• [Problem description]: Convert everything in the data below, from the line containing "elevation (m): 80" down to and including the line containing "island: Savai'i", into a JSON list of strings. Give one string per line and leave out blank lines.

• [Entries provided]:

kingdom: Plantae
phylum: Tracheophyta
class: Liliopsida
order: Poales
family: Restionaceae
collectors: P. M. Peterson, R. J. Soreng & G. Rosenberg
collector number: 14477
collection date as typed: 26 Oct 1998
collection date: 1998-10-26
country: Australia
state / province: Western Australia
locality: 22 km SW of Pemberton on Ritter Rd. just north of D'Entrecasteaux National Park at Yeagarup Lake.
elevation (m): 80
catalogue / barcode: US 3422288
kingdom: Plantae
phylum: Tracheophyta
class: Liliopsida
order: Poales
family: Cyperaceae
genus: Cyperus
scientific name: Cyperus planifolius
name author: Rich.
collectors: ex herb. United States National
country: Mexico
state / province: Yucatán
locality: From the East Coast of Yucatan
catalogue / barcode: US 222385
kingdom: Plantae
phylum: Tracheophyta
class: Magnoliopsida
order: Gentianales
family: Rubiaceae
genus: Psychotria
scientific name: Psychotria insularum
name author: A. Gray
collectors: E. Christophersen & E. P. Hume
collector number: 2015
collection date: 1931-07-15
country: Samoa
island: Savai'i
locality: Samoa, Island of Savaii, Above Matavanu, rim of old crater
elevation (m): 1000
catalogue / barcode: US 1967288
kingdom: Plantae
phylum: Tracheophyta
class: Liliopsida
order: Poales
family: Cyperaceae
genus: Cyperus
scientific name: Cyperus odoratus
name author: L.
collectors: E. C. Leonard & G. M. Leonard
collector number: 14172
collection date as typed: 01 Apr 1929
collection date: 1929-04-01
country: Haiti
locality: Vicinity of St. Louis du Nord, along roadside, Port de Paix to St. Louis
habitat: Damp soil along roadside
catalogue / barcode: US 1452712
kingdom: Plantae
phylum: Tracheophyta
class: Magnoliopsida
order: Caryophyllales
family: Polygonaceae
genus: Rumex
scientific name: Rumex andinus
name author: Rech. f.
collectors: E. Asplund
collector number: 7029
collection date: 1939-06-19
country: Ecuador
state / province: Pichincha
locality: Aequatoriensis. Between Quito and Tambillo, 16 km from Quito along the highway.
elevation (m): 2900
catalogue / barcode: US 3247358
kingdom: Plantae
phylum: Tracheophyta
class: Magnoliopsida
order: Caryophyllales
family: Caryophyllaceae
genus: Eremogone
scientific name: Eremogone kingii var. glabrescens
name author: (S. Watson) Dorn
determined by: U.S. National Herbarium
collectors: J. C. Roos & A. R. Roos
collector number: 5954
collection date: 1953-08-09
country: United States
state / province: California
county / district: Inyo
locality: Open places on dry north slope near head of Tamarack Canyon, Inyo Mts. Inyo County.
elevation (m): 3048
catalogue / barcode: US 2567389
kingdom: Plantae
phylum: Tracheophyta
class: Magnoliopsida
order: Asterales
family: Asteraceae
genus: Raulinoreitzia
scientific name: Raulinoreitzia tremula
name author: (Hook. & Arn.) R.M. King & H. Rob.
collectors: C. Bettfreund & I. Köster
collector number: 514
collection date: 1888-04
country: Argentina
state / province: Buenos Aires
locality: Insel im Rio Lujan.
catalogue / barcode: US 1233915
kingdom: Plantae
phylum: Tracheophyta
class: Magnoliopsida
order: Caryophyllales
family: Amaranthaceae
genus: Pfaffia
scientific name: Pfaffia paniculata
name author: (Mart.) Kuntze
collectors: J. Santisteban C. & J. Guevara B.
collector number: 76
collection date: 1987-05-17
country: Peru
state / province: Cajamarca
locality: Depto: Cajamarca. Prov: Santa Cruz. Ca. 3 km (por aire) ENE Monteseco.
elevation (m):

• [Complete response]:
[
  "elevation (m): 80",
  "catalogue / barcode: US 3422288",
  "kingdom: Plantae",
  "phylum: Tracheophyta",
  "class: Liliopsida",
  "order: Poales",
  "family: Cyperaceae",
  "genus: Cyperus",
  "scientific name: Cyperus planifolius",
  "name author: Rich.",
  "collectors: ex herb. United States National",
  "country: Mexico",
  "state / province: Yucatán",
  "locality: From the East Coast of Yucatan",
  "catalogue / barcode: US 222385",
  "kingdom: Plantae",
  "phylum: Tracheophyta",
  "class: Magnoliopsida",
  "order: Gentianales",
  "family: Rubiaceae",
  "genus: Psychotria",
  "scientific name: Psychotria insularum",
  "name author: A. Gray",
  "collectors: E. Christophersen & E. P. Hume",
  "collector number: 2015",
  "collection date: 1931-07-15",
  "country: Samoa",
  "island: Savai'i"
]